Cain and Mortimer, who voice British agent Finn McMissile and his spy-in-training Holley Shiftwell, were presented with custom-built toys celebrating their characters.
Mortimer quipped that she has enjoyed the process behind the movie so much that her husband thinks she has a crush on Lasseter — “and I think he might be right,” she added to laughs. After every voice recording, “I just can’t shut up about the whole world of Pixar and how the whole world should be run by Pixar,” she said to more laughs. “I have completely converted to the ethos of Pixar.”
She then expanded on her expression of love for Pixar on Valentine’s Day. “If only everybody made movies the way they do,” Mortimer said. “They are just total perfectionists. They love what they do. It’s completely collaborative in the best way. And the process is just very organic and makes complete sense. You can build a performance together over time in a way that [makes you think] if only that was possible in real movies, because I think they would be much better. I think Pixar movies are some of the best movies around, and when you do one, you get to realize why.”

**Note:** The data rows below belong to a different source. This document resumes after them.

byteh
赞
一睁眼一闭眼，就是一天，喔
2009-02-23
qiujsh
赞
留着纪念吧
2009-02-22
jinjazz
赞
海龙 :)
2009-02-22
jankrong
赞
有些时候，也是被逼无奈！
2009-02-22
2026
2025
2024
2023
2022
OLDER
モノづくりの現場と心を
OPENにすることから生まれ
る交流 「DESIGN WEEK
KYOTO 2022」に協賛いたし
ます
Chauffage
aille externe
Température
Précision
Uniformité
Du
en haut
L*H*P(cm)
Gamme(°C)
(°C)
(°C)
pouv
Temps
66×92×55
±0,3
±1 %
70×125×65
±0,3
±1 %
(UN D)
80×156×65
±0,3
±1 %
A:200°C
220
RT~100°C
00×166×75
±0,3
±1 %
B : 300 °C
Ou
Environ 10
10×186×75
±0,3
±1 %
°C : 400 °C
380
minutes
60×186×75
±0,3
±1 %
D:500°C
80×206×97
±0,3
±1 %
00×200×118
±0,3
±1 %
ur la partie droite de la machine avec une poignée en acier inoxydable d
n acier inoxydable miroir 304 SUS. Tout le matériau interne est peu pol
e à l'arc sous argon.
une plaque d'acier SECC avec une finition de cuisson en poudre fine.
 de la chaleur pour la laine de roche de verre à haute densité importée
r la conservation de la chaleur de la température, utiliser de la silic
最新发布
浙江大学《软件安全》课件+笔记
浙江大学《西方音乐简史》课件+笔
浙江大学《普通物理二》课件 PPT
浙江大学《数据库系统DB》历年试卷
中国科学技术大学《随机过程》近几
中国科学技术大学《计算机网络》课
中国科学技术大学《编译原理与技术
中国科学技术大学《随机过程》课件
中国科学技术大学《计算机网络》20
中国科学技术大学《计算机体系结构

Caine said he was excited to do something different in the form of animated fare and said he is happy that his grand children will be able to enjoy the film with his voice. “I would have played it just for the name” of his character, he said, earning laughs from the audience.
He also quipped about being impressed when visiting a Pixar/Disney animation studio and watching computer experts slowly animating a scene that after a week of work would lead to his character finally saying “hello.”
Lasseter said Caine’s Finn McMissile was part of a drive-in movie theater scene that didn’t make it into the original Cars.
The ever-growing Cars 2 merchandise business is unusual for the consumer products business, which tends to spike briefly with new releases.
“We think we have the potential to make it even bigger,” said Chris Heatherley, vp of toys for Disney Consumer Products. “We have a lot of headroom with the international and the spy component of the new movie and all the new product and technology, which takes it to the next level.”
European audiences expressed a desire for Formula 1 cars after the first film, and the addition of Italian race car Francesco Bernoulli, voiced by John Turturro, in the sequel helps address that appetite, he added.
The Cars 2 toy program plays off the sequel’s World Grand Prix race and espionage themes with product from Mattel, Lego and others. They include Lightning McQueen Alive, which uses touch sensors and micro technology to make the small car come alive with movements and speech, a Finn McMissile radio control vehicle, cars that can drive up cars and a Cars 2 edition of Hasbro classic Monopoly.
“Cars 2 not only has great racing, but it also has a spy twist that is pure toy bliss,” said Vince Klaseus, senior vp of global toys at Disney Consumer Products.